Cette première victoire en Grand Prix d'une McLaren est perçue comme un événement sympathique par le monde de la Formule 1, d'autant plus qu'elle est l'œuvre du fondateur de la marque lui-même. Bruce est un personnage passionné et compétant. Son parcours a parfois été difficile, mais son courage et sa persévérance ont toujours forcé le respect. Même si la victoire d‘aujourd'hui doit un peu à la chance, elle parait bien méritée. La course de son équipier Denny Hulme a prouvé la compétitivité de la M7A, car lui-aussi aurait pu l'emporter.


La Honda a prouvé que sur les circuits rapides, elle pouvait être redoutable.

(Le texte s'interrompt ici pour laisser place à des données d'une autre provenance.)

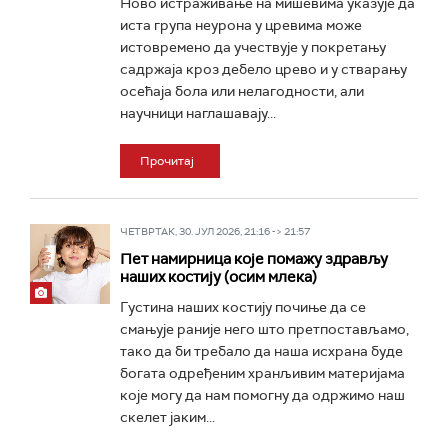
Ново истраживање на мишевима указује да
иста група неурона у цревима може
истовремено да учествује у покретању
садржаја кроз дебело црево и у стварању
осећаја бола или нелагодности, али
научници наглашавају...
Прочитај
ЧЕТВРТАК, 30. ЈУЛ 2026, 21:16 -> 21:57
Пет намирница које помажу здрављу
наших костију (осим млека)
Густина наших костију почиње да се
смањује раније него што претпостављамо,
тако да би требало да наша исхрана буде
богата одређеним хранљивим материјама
које могу да нам помогну да одржимо наш
скелет јаким...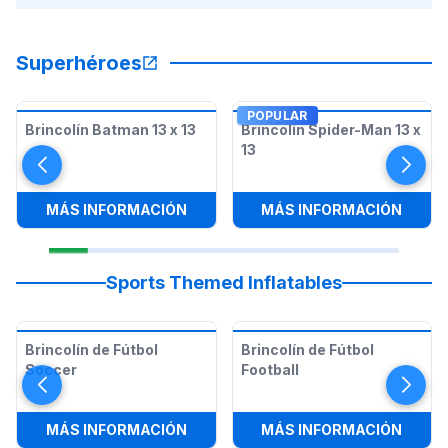
Superhéroes
POPULAR
Brincolín Batman 13 x 13
Brincolín Spider-Man 13 x
13
:
BRINCOLÍN BATMAN 13 X 13
:
BRIN
MÁS INFORMACIÓN
MÁS INFORMACIÓN
Sports Themed Inflatables
Brincolín de Fútbol
Brincolín de Fútbol
Soccer
Football
:
BRINCOLÍN DE FÚTBOL SOCCER
:
BRIN
MÁS INFORMACIÓN
MÁS INFORMACIÓN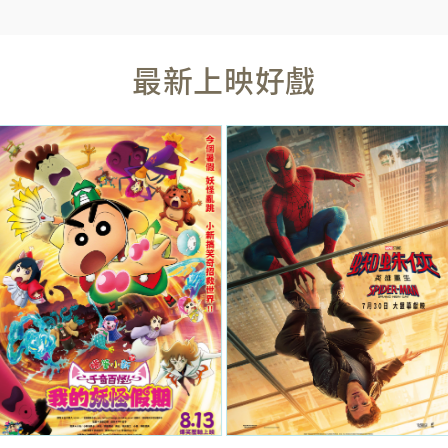
最新上映好戲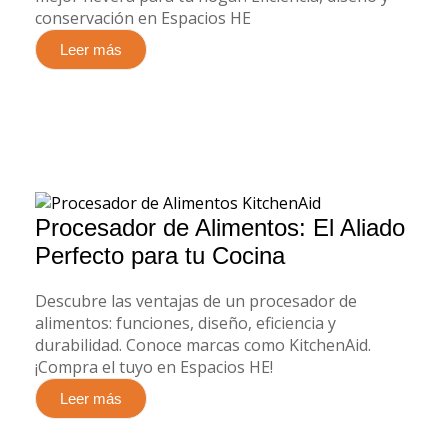
conservación en Espacios HE
Leer más
Procesador de Alimentos: El Aliado
Perfecto para tu Cocina
Descubre las ventajas de un procesador de
alimentos: funciones, diseño, eficiencia y
durabilidad. Conoce marcas como KitchenAid.
¡Compra el tuyo en Espacios HE!
Leer más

Avec Stewart à son volant, la Matra-Ford MS10 aurait pu cette fois encore remporter la course. La Matra V12 de Beltoise a effectué de son côté une sortie très décevante, victime de son poids et de sa consommation. Les BRM ont confirmé une belle compétitivité, et les Ferrari font cette fois partie des meilleures monoplaces.


Parmi les déceptions, les Brabham rencontrent de gros problèmes de fiabilité avec leur moteur Repco dans sa version 1968. Les Lotus ont connu leur premier revers de l'année : après des essais perturbés, la voiture de Graham Hill a manqué de performance et de fiabilité. Les Cooper ont encore sauvé l'honneur avec la 6ème place de Lucien Bianchi, mais à deux tours du vainqueur quand-même. Sur la Lotus du Team Walker, Jo Siffert a encore une fois tenu le rythme des meilleurs et s'est maintenu devant les voitures de l'équipe officielle tout le week-end.

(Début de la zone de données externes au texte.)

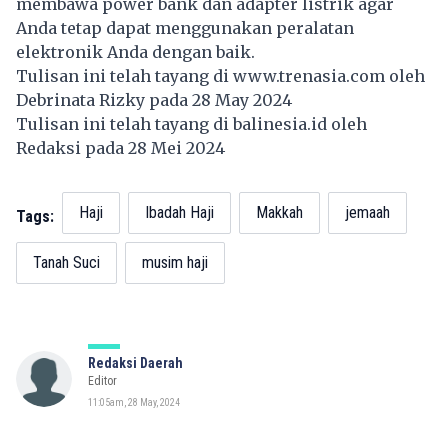
membawa power bank dan adapter listrik agar
Anda tetap dapat menggunakan peralatan
elektronik Anda dengan baik.
Tulisan ini telah tayang di
www.trenasia.com
oleh
Debrinata Rizky pada 28 May 2024
Tulisan ini telah tayang di
balinesia.id
oleh
Redaksi pada 28 Mei 2024
Haji
Ibadah Haji
Makkah
jemaah
Tags:
Tanah Suci
musim haji
Redaksi Daerah
Editor
11:05am, 28 May, 2024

Beaucoup redoutaient ce Grand Prix disputé sur un circuit dangereux. Tout s'est finalement très bien passé, avec une course à rebondissements. Tour à tour, Ferrari, Honda, puis Matra ont fait figure de vainqueur potentiel avant que McLaren ne rafle la mise. Et BRM a figuré aux avant-postes jusqu'à l'arrivée. Ce regroupement laisse espérer une suite de saison passionnante.


Au Championnat pilotes, peu de changements à part l'entrée de Bruce Mc Laren dans le classement, les leaders Hill et Hulme ne marquant aucun point. Stewart apparait également avec les 3 points de sa 4ème place. Chez les constructeurs, McLaren se rapproche de Lotus et BRM est passé devant Cooper.


Mais ce que l'on retiendra, c'est que ce Grand Prix de Belgique 1968 restera dans l'histoire comme celui de la première victoire d'une Formule 1 McLaren en Championnat du Monde.